Bima meradang mendengarnya, ia tidak terima dengan ketidaksetujuan yang diajukan oleh Rika. Baginya, wanita itu sungguh sangat berlebihan sekali, padahal tinggal menyetujui semuanya maka keadaan rumah tangga mereka akan terasa sangat tenang dan tentram.
“Kamu ini kenapa sih, Rika? Hanya perlu untuk setuju, tapi kenapa begitu sangat sulit sekali?”
“Ya tapi aku tidak setuju, Bima. Persyaratannya sungguh tidak masuk akal! Aku tidak mau!”
“Ya terserah! Aku tidak peduli! Dengan persetujuan atau tidak darimu juga aku akan tetap membawanya kembali ke sini.”
“Bima, kamu tidak bisa seperti ini. Aku sudah berusaha semaksimal mungkin untuk menerima keadaan ini. Tapi, kenapa sekarang harus aku lagi yang selalu mengalah? Kenapa tidak Intan yang mengalah dan merelakanmu untukku? Lagi pula, aku sedang hamil anak kita.”
“Rika, aku tahu ini mungkin memang sangat tidak mudah bagimu. Tapi, bisakah kamu memberikan sedikit saja ruang untukmu dan Intan? Semuanya aku lakukan ini demi hatiku, Rika. Tolong … kamu pahami akan hal itu.”
“Dan lagi, ini juga untuk kebaikan kita semua. Intan pun bisa mengajarkanmu banyak hal menjadi istri yang baik seperti apa dan bagaimana. Kamu juga bisa mengajarkan banyak hal menjadi ibu yang baik seperti apa dan bagaimana. Sungguh, terdengar sangat sederhana tapi penuh kehangatan bukan? Hanya itu saja yang aku inginkan, kita bertiga hidup dengan tenang dan damai.”
“Gila kamu, Bima! Kamu sudah gila!” teriak Rika di depan wajah Bima. “Kebaikan untuk kita semua? Itu bukan kebaikan untuk kita semua, tapi hanya untukmu, Bima!”
“Kau tidak memikirkan perasaanku? Hah? Bagaimana dengan perasaanku? Bagaimana dengan lukaku nantinya setiap kali melihat kalian bermesraan bahkan sepanjang malam? Kamu pikir, ini semua mudah bagiku? Iya? Tidak, Bima! Tidak!”
“Sungguh, ini sangat tidak mudah bahkan terlalu sulit untuk aku jalani,” tambah Rika menegaskan apa yang dirasakan olehnya.
“Aku mengerti dan paham betul, Rika. Kalau semua ini memang sangat tidak mudah, untukku, untukmu dan Intan. Tapi, bisakah kita membicarakan semua ini dengan kepala yang dingin?

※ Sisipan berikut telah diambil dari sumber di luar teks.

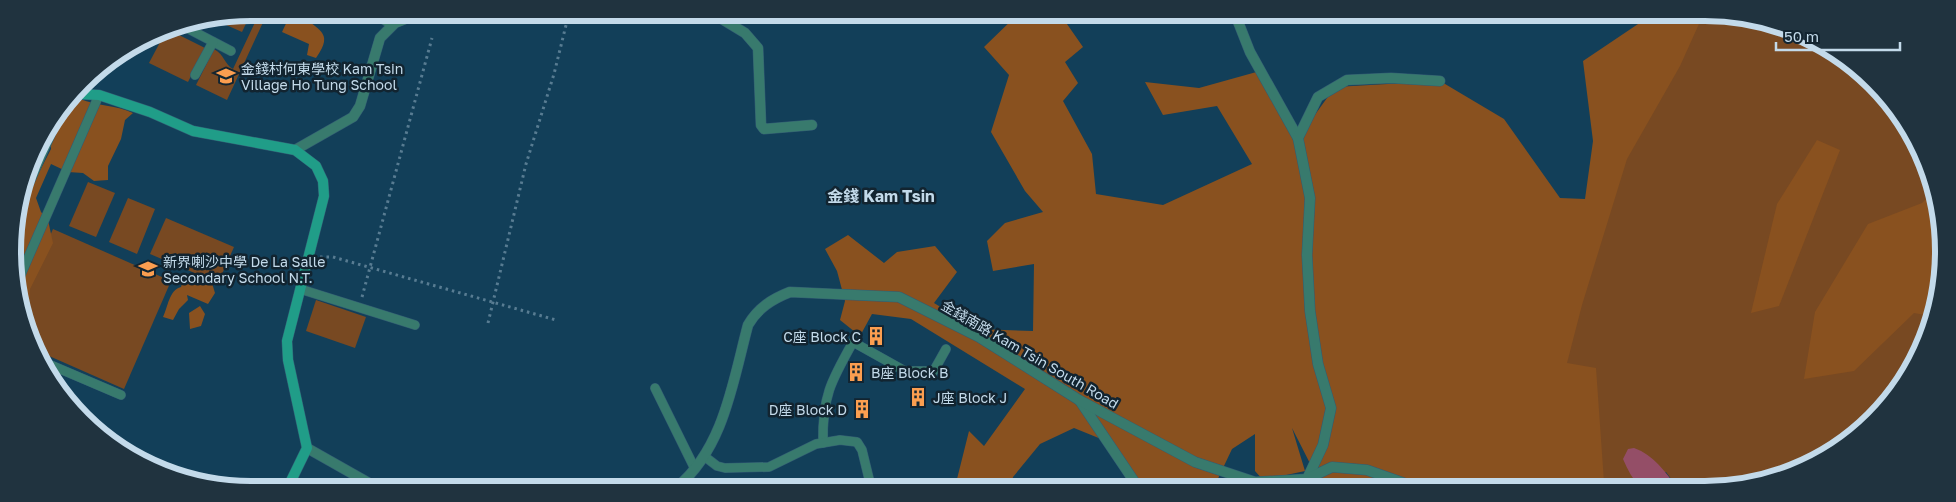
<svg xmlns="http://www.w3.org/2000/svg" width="1956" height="502" viewBox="0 0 1956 502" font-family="'Golos Text','Noto Sans SC',sans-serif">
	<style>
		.green { fill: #784922 }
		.forest { fill: #89511f }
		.water { fill: #944e67 }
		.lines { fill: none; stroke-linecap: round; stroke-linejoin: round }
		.lane-casing { stroke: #325b73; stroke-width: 10 }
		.street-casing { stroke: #325b73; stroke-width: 11 }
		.secondary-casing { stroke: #325b73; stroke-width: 11 }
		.path { stroke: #587c92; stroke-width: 3; stroke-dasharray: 2.5 4; stroke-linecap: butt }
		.lane { stroke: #387a6d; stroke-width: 9 }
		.street { stroke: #387a6d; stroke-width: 10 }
		.secondary { stroke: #209d88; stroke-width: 10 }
		.labels { text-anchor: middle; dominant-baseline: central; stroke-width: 5; stroke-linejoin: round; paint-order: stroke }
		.poi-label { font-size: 14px; fill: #c3daea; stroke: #122430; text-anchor: start }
		.street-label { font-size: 14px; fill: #c3daea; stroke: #122430 }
		.quarter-label { font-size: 16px; font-weight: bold; fill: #c3daea; stroke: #122430 }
		.rim { fill: none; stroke: #c3daea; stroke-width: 6 }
	</style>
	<rect width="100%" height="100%" fill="#123f59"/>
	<g class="green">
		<path d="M251,13l-9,19 -27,-12z"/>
		<path d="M259,14l7,2 -39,84 -31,-15 18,-36c11,6 10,15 19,20z"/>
		<path d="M1671,14l65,1 88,30 70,61 41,84 6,92 -22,75 -46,63 -63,45 -74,22h-59l-11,-15 -29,12 4,3h-101l12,-118z"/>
		<path d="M167,29l38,19 -17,34 -39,-19z"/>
		<path d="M88,182l27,11 -19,44 -27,-11z"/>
		<path d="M128,198l27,11 -18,45 -28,-12z"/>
		<path d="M166,218l68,29 -16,36 -68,-29z"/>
		<path d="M53,229l118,52 -47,108 -84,-37 -19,-39 -1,-9z"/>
		<path d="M316,300l50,17 -11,31 -49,-17z"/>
	</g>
	<g class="forest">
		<path d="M291,13h10c14,18 35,17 15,45l-9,-3 2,-11 -27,-12z"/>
		<path d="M1018,14h42l23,33 -18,15 13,21 -15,18 29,53 4,40 67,11 89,-41 -35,-58 -54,9 -18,-33 54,6 61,-17 38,67 37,-51 105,-6 64,38 56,79 25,1 8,-58 -10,-80 61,-41 3,-6 56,1 -23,51 -53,93 -45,146 -15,58 29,5 8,114 -4,5h-278l-30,-59 13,43 -42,9 -8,-9v-37l-23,15 -18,38h-74l-34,-46 -32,-13 -34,16 -27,33 -2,10h-56l14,-56 15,15 41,-57 -114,-70 -39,-5 -12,22 -20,-16 5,-19 -8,-30 -12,-22 23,-14 36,28 13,-11 38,-6 22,26 -23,31 43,26 56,2 1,-67 -41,7 -6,-30 18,-18 38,-11 -18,-21 -34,-59 18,-57 -25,-28z"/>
		<path d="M80,99c17,7 37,6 53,14l-8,7 -4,19 -13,27v14l-14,1 -11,-8 -15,-1 -17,-8 -15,34 5,14 7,8 5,23 -23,46 -1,16 -7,10 -9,-80 11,-42 6,-3 21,-41v-11l19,-36z"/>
		<path d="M1817,140l23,10 -61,156 -28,7 26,-109z"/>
		<path d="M1935,190l6,92 -10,34 -17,-3 -60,58 -50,8 11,-67 53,-88 54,-21z"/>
		<path d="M191,277l21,6 3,10 -7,11 -21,-9 1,5 -9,9 -6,11 -10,-3c5,-10 6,-27 18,-30l3,-9z"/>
		<path d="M200,306l5,8 -4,12 -11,3 -1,-16z"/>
	</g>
	<path class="water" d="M1634,448c20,7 31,24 43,39h-36c-9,-8 -13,-17 -18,-28l5,-10z"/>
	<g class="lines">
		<g class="lane-casing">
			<g id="lane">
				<path d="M373,13l19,12"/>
				<path d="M183,26l48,25"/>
				<path d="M195,75l18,-33"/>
				<path d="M24,195l33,-75"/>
				<path d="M18,281l81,-186"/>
				<path d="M300,289l115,36"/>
				<path d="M46,363l75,32"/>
				<path d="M655,388l39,79"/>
				<path d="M823,443c-1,-46 8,-62 30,-101l52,29h21l6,3 14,-25"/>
				<path d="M704,456l13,10 8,2 44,-1 47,-23 24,-4 17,2 5,8 9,37"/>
			</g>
		</g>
		<g class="street-casing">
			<g id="street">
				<path d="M712,13l33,20 13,15 3,77 3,4 48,-4"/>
				<path d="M1235,14l15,38 48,86"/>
				<path d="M295,150l58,-33 7,-11 20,-68 15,-15 25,-10"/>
				<path d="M1080,401l58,86"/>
				<path d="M307,448l69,39"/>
				<path d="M1307,479l16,-34 8,-37 -13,-44 -8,-53 -3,-56 3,-57 -12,-60 20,-41 29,-17 44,-2 49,3"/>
				<path d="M677,487c47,-39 56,-106 71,-162 10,-17 24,-26 42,-33l109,5 80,40 100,63 116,62 60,20 52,-3 25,-12 35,3 48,17"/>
			</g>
		</g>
		<g class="secondary-casing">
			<path id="secondary" d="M77,94l22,1 51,17 43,19 102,19 21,16 7,15 1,15 -37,145 1,19 19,88 -19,39"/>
		</g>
		<g class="path">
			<path d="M320,257h13l223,63"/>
			<path d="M362,297l70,-259"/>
			<path d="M488,323l38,-159 28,-90 15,-61"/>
		</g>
		<use href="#lane" class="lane"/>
		<use href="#street" class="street"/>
		<use href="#secondary" class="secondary"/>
	</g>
	<defs>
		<g id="school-bare" transform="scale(1.5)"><path d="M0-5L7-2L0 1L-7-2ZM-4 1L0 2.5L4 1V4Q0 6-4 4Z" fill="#fb9e50" stroke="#122430" stroke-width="2.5" paint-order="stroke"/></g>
		<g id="building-bare" transform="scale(1.5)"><path d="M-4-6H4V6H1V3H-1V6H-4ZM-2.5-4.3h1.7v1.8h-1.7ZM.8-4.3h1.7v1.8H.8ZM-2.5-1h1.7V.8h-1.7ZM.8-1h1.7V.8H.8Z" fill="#fb9e50" stroke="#122430" stroke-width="2.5" paint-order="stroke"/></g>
	</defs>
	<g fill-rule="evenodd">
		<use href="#school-bare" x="226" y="76"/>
		<use href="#school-bare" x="148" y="269"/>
		<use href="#building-bare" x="876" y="336"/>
		<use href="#building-bare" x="856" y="372"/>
		<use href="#building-bare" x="918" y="397"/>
		<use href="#building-bare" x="862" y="409"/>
	</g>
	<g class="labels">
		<g class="poi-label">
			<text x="241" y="68">金錢村何東學校 Kam Tsin<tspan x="241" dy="16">Village Ho Tung School</tspan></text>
			<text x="163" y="261">新界喇沙中學 De La Salle<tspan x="163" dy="16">Secondary School N.T.</tspan></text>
			<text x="861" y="336" text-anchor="end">C座 Block C</text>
			<text x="871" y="372">B座 Block B</text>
			<text x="933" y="397">J座 Block J</text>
			<text x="847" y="409" text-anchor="end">D座 Block D</text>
		</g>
		<g class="street-label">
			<text transform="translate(1030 354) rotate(30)">金錢南路 Kam Tsin South Road</text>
		</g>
		<g class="quarter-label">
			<text x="881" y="196">金錢 Kam Tsin</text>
		</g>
	</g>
	<path d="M0 0H1956V502H0ZM251 21H1705A230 230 0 0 1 1935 251V251A230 230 0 0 1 1705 481H251A230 230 0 0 1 21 251V251A230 230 0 0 1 251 21Z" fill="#20333f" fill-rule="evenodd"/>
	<path class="rim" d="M251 21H1705A230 230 0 0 1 1935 251V251A230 230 0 0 1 1705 481H251A230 230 0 0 1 21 251V251A230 230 0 0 1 251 21Z"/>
	<path d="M1776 42v8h124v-8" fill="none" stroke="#c3daea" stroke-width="2.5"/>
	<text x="1784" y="42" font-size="15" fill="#c3daea" stroke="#122430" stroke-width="4" paint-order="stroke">50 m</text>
</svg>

Bijak mengambil keputusan dan tenang? Kita cari jalan tengahnya agar semua bisa merasa lebih baik.”
“Aku hanya ingin kita bisa menjadi keluarga yang akur. Toh nantinya, anak kita juga bisa dibantu oleh Intan, dalam hal mengurus anak, ya kan?”
“Jadi, tolong kesampingkan lebih dulu rasa egoismu itu, Sayang. Kita bisa kok hidup damai, bersama-sama.”
Rika menarik nafas panjang dan menghembuskannya perlahan, dadanya terasa sangat sesak sekali. Berusaha untuk tenang walaupun hatinya merasa sangat panas sekali.
“Baiklah, aku akan mendengarkannya. Tapi, jangan harap aku akan langsung setuju begitu saja dengan apa yang kau katakan, Bima.”
“Iya, Sayang. Aku tahu ini sangat berat sekali untuk kita semua. Ayo kita bicara di dalam kamar,” ajak Bima agar istri keduanya itu merasa lebih tenang dan tidak lagi marah-marah seperti sebelumnya.